Steve,
Should we commit Geoff's fix or is there a better way to fix it?

Ali


On Dec 29, 2007, at 1:39 PM, Steve Reinhardt wrote:

OK, great, glad you tracked that bug down.  Your fix is a pretty good
one, but I think the right answer is that CPU3 in your example should
not issue a ReadEx... if it knows that it's requesting the block for a
store conditional, and it sees that the block has been invalidated, it
should fail the store conditional without getting an exclusive copy.
In fact the current behavior is broken in that it can lead to
livelock; if there are a lot of CPUs doing what CPU3 is doing at the
same time, then they could prevent any cache from successfully
completeing an ll/sc sequence.  Could this be what you're seeing at 16
CPUs?

As far as the "allocating bonus target for snoop" messages, you
shouldn't worry about those; the best thing is probably just to up the
number of targets per MSHR and that should go away.  The issue is that
we use up an MSHR target when we save a request for a deferred snoop,
but since there's no way to nack a snoop, we really have no choice
once the MSHR's targets are full but to keep allocating them anyway.
So until/unless we come up with a way to nack snoops, which we
probably never will, then this really should be a warning that the
number of targets per MSHR is set too low.  There is an upper bound on
the  number of targets that would be needed, basically the sum of the
max number of outstanding accesses from above (which is a function of
the CPU model for an L1 or the number of caches above for an L2+),
plus the max number of outstanding snoops for a single block (which
would be a function of the number of other caches in the system).
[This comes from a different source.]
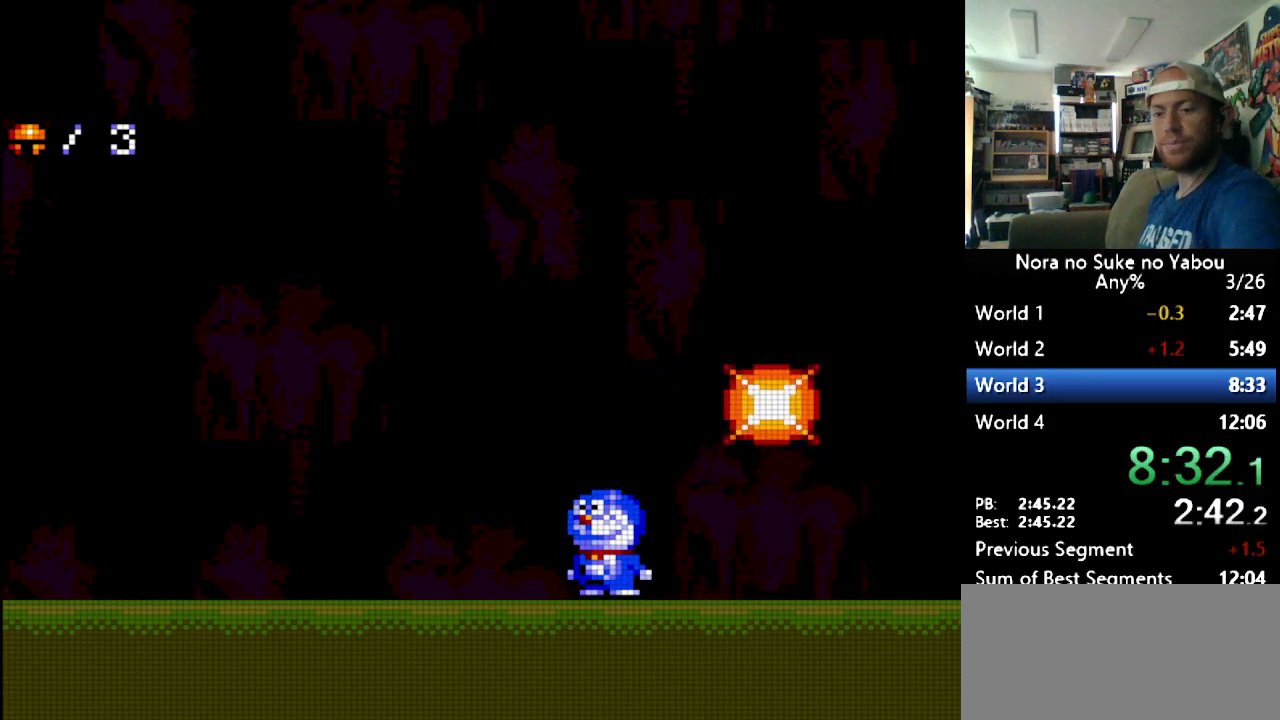
{"buttons": [], "events": []}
Let me know if there's anything else I can help with.

Steve

On Dec 29, 2007 6:41 AM, Geoffrey Blake <[EMAIL PROTECTED]> wrote:
Steve,

What you described below is exactly what was happening when I was going through the bus and cache traces. With more than 2 CPUs, you would get into a condition where CPU1 would release its spin-lock, then CPU2 and CPU3 would both read the line and try to do a store-conditional. At this point there are 2 UpgradeReq's trying to get the bus. Say CPU2 gets the bus first, so it invalidates CPU1 and CPU3's cache lines. CPU3 gets the bus next and issues a ReadExReq because its line was invalidated, this then invalidates CPU2's pending cache fill. CPU3 will fail the store-conditional and mark the line as exclusive only. If another CPU tries to read the same line to get the spin lock, it will get a stale value from a lower level of cache, ignoring the up to date value. This makes the kernel do some bizarre things as you would imagine. For 16+ CPUs there is something else wrong, but that
one gets many of the "warn: bonus snoop allocated" messages, so I'm
wondering what could be happening there.

Geoff


-----Original Message-----
From: [EMAIL PROTECTED] [mailto:m5-users- [EMAIL PROTECTED] On
Behalf Of Steve Reinhardt
Sent: Saturday, December 29, 2007 12:26 AM
To: M5 users mailing list
Subject: Re: [m5-users] full-system issue in m5 beta 4

Geoff,

Do you have any more information on what the problem was that this
patch fixes?  On the face of it, the patch doesn't make sense... the
original code only marks the block dirty if the block was written to,
while with your patch it will get marked as dirty even in the case of
a failed store conditional that doesn't actually modify the block. So
locally it seems wrong.

However I can imagine that there might be some global situation where
a block is dirty (owned) in cache A, and then cache B requests an
exclusive copy for a store conditional, but in the meantime something
else happens that causes the store conditional to fail. So then cache B gets A's dirty copy, but fails to mark it as dirty, so then later it
doesn't get written back, and A's modification is lost.  Does this
sound like what's happening?  If so, then this may well be the right
fix, but I'd have to think about it a little more... the key issue is
that right now when a cache receives an exclusive copy of a block it
doesn't really pay attention to whether it's getting it from memory
(in which case it's OK not to mark it dirty) or from another cache (in
which case it must be marked dirty).

Though at this point I can't think of a reason it would be incorrect
to always mark the block dirty even if the store conditional fails...
you might suffer an extra writeback in some very rare circumstances,
but it should still be functionally correct. So perhaps your patch is
the right solution.

Steve

On Dec 28, 2007 9:16 PM, Nathan Binkert <[EMAIL PROTECTED]> wrote:
What are the implications of this diff? I'm not clear on the funcitons in question, but if this was wrong for 4 and 8 cpus, it seems like it's just
fundamentally wrong.  Steve?

  Nate


To those looking for a fix to booting M5 in FS mode with more than 2 CPUs, I've attached a diff that fixes some of the problems. I have M5 booting with 4 and 8 CPUs using timing simple CPU and caches and the
l2cache.  16 CPUs and above, its still getting stuck.

Geoff

Quoting Ali Saidi <[EMAIL PROTECTED]>:

Normally I add a -s to that command line because I want to create
checkpoints with the atomic cpu, I restore from the checkpoints
immediately into the timing cpu where the caches are warmed up and
then I switch to a detailed cpu model. The -w flag has no meaning
unless the -s (standard switch) flag is used.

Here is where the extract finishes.